Until the line containing "Table 1. Purification" has been reproduced, keep reproducing each line of the material below exactly, starting with the first.

:: MATERIAL PROVIDED

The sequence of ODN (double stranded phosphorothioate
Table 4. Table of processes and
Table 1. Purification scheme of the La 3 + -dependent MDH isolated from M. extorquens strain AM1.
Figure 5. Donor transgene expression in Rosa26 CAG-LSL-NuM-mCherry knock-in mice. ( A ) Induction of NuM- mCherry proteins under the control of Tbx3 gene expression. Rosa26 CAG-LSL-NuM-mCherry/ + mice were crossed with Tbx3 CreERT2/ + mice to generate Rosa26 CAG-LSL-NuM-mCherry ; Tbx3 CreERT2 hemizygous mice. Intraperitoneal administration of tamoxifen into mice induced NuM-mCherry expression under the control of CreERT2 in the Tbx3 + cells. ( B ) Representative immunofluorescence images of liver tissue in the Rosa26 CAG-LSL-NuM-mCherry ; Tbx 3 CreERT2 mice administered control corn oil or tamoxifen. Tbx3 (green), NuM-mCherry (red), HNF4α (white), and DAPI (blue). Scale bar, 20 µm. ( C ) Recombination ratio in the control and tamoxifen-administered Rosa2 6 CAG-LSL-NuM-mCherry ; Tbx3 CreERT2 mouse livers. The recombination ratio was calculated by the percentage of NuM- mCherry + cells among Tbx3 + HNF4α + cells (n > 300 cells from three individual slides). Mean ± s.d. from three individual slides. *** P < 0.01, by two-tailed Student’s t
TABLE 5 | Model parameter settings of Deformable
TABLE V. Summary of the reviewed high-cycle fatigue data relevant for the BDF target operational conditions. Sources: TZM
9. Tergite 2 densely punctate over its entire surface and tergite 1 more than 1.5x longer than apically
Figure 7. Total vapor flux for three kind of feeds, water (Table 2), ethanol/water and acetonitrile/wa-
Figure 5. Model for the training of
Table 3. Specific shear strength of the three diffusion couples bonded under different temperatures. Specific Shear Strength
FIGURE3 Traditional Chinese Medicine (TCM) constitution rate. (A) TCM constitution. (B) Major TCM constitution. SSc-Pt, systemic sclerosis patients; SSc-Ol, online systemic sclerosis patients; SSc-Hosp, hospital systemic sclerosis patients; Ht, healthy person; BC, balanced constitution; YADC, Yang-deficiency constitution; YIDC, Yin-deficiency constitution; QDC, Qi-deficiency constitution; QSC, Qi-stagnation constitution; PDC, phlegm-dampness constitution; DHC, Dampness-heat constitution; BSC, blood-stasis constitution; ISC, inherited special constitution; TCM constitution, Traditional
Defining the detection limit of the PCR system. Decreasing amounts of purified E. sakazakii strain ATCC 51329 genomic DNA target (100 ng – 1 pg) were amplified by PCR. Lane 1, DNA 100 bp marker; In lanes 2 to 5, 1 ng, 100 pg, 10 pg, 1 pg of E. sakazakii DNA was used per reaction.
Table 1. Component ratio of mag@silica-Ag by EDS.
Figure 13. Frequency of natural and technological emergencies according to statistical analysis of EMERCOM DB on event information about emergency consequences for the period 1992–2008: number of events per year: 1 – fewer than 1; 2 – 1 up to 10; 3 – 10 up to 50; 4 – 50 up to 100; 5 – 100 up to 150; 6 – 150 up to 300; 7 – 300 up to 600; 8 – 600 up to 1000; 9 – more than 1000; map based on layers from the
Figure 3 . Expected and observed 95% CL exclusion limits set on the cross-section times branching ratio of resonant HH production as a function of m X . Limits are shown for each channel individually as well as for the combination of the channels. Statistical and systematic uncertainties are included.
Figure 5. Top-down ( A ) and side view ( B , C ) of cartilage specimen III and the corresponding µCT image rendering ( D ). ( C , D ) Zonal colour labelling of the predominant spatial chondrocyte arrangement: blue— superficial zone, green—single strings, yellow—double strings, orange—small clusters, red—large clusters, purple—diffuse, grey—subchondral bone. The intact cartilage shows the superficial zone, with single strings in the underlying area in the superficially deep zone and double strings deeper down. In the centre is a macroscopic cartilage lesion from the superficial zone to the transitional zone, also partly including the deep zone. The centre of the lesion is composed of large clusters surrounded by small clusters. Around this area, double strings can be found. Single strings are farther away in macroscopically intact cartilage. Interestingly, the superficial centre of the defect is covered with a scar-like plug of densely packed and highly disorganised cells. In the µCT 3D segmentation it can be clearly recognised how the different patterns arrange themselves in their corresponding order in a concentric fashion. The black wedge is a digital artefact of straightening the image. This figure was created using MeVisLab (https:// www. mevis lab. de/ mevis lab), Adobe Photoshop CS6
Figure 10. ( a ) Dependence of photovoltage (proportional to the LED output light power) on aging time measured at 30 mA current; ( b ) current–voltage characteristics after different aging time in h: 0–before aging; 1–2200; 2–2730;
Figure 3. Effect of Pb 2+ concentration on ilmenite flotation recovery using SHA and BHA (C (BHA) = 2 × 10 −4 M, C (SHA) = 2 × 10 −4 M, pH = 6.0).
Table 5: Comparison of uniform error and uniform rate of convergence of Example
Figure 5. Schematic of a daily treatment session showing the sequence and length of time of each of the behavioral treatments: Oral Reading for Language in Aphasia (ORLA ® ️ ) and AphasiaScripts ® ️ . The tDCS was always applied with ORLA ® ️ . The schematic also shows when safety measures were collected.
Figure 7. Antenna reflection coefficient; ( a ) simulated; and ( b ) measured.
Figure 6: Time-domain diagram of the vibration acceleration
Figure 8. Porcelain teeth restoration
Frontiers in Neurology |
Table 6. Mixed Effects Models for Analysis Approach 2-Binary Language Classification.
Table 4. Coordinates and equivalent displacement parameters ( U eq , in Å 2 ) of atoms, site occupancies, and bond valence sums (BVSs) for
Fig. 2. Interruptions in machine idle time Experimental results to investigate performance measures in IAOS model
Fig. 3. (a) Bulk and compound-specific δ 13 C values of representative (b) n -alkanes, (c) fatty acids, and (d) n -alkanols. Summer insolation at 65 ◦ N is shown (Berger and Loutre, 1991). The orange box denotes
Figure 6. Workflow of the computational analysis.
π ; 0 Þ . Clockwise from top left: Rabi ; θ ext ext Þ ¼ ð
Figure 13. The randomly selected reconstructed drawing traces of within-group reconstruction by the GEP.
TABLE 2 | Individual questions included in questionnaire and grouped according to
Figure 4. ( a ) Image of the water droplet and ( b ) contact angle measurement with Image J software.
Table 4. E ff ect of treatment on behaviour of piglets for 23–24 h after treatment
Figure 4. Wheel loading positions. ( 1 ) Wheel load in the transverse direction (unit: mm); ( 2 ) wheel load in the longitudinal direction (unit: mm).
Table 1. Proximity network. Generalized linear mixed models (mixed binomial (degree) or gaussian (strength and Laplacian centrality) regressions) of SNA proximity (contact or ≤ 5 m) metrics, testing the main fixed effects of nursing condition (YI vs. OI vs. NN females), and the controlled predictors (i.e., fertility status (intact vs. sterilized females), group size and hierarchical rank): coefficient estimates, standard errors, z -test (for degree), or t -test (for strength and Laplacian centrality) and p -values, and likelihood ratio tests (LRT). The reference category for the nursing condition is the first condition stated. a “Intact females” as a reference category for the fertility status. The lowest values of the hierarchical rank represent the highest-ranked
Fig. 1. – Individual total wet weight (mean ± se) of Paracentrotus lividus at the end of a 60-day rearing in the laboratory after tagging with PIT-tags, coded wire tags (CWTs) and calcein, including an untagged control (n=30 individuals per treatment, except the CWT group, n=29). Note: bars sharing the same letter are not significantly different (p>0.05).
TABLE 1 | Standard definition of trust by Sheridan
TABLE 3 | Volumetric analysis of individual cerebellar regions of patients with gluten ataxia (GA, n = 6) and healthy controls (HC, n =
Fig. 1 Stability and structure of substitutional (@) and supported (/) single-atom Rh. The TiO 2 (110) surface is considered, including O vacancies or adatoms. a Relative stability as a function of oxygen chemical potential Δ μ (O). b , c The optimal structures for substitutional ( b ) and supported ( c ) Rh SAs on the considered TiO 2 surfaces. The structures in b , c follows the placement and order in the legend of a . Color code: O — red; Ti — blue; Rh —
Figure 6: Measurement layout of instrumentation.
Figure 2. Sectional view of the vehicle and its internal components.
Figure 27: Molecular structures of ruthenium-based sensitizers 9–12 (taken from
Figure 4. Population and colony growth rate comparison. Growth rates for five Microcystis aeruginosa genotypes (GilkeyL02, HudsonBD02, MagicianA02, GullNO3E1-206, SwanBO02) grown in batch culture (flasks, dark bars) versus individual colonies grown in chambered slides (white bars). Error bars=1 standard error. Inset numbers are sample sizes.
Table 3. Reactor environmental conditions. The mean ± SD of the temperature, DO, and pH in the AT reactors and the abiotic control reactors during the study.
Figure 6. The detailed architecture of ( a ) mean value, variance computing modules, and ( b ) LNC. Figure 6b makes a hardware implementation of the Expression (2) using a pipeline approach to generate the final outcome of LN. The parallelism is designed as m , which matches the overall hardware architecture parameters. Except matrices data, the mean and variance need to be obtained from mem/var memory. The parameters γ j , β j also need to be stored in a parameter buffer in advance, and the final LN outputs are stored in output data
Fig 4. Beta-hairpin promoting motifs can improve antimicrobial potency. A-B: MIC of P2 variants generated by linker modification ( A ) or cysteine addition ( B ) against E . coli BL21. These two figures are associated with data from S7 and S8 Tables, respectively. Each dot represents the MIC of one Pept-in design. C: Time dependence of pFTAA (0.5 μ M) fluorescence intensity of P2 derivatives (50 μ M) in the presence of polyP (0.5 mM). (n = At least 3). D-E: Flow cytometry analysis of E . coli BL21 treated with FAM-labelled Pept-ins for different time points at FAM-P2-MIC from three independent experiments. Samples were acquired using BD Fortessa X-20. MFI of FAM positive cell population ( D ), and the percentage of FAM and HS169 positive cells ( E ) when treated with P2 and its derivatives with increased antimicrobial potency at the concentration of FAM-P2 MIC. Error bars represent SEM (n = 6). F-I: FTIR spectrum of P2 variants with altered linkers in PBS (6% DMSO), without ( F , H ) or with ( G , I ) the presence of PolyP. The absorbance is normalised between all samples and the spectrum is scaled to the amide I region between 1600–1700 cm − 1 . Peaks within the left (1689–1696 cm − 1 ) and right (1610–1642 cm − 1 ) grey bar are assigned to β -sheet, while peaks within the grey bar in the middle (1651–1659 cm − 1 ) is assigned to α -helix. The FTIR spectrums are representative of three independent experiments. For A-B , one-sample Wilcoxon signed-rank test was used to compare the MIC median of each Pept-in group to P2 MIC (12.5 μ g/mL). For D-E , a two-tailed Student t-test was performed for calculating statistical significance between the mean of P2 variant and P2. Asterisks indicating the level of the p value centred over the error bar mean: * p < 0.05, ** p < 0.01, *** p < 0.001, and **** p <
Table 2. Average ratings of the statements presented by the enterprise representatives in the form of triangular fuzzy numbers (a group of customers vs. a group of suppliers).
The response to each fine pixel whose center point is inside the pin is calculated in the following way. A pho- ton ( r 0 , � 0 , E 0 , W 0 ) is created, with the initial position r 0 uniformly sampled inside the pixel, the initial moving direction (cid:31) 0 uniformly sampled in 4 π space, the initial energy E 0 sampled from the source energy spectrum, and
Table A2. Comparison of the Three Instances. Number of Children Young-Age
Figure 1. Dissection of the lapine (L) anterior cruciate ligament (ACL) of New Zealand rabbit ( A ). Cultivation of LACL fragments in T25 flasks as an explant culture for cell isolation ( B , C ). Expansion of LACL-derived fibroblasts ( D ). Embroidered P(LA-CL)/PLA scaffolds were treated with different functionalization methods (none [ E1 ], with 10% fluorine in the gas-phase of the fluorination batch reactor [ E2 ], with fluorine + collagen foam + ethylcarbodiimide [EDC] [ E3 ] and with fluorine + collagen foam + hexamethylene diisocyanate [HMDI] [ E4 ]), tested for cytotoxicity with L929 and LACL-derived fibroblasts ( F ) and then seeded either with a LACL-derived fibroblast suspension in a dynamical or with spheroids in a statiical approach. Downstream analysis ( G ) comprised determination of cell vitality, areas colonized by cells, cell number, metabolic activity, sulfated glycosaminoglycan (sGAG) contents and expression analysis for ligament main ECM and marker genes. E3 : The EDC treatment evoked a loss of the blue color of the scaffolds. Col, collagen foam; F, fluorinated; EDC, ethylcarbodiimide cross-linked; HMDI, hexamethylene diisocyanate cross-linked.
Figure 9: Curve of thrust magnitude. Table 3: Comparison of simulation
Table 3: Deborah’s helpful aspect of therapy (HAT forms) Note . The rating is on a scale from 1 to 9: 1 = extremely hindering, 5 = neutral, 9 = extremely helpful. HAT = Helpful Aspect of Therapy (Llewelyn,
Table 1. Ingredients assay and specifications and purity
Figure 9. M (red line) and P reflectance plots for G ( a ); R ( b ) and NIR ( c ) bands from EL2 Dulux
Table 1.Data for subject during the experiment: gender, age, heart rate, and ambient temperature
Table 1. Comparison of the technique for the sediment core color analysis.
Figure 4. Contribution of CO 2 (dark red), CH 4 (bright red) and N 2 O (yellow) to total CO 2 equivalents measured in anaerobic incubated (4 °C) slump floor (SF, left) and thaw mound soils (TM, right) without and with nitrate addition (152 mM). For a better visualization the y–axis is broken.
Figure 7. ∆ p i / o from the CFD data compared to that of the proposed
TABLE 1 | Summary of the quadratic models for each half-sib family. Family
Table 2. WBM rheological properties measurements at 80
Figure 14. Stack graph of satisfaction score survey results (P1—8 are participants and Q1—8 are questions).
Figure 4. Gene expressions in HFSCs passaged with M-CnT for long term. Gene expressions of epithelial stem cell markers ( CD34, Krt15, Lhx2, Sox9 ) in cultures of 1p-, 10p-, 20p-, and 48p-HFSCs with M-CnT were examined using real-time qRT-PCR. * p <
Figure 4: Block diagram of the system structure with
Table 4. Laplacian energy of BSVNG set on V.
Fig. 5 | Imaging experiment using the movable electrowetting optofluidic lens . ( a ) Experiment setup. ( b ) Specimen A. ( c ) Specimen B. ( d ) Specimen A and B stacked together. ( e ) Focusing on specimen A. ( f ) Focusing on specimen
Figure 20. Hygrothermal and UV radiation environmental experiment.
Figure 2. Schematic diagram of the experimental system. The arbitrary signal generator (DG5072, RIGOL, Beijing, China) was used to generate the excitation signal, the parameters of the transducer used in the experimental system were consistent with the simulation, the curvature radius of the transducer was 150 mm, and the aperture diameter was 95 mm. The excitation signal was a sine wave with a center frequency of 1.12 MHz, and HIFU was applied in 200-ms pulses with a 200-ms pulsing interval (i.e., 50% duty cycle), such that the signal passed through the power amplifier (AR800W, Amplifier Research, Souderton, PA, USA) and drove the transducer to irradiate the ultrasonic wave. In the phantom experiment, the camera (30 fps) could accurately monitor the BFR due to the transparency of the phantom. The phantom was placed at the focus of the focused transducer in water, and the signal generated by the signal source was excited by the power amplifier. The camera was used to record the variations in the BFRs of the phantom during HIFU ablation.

::::

◆ FINISHED TASK:
The sequence of ODN (double stranded phosphorothioate
Table 4. Table of processes and
Table 1. Purification scheme of the La 3 + -dependent MDH isolated from M. extorquens strain AM1.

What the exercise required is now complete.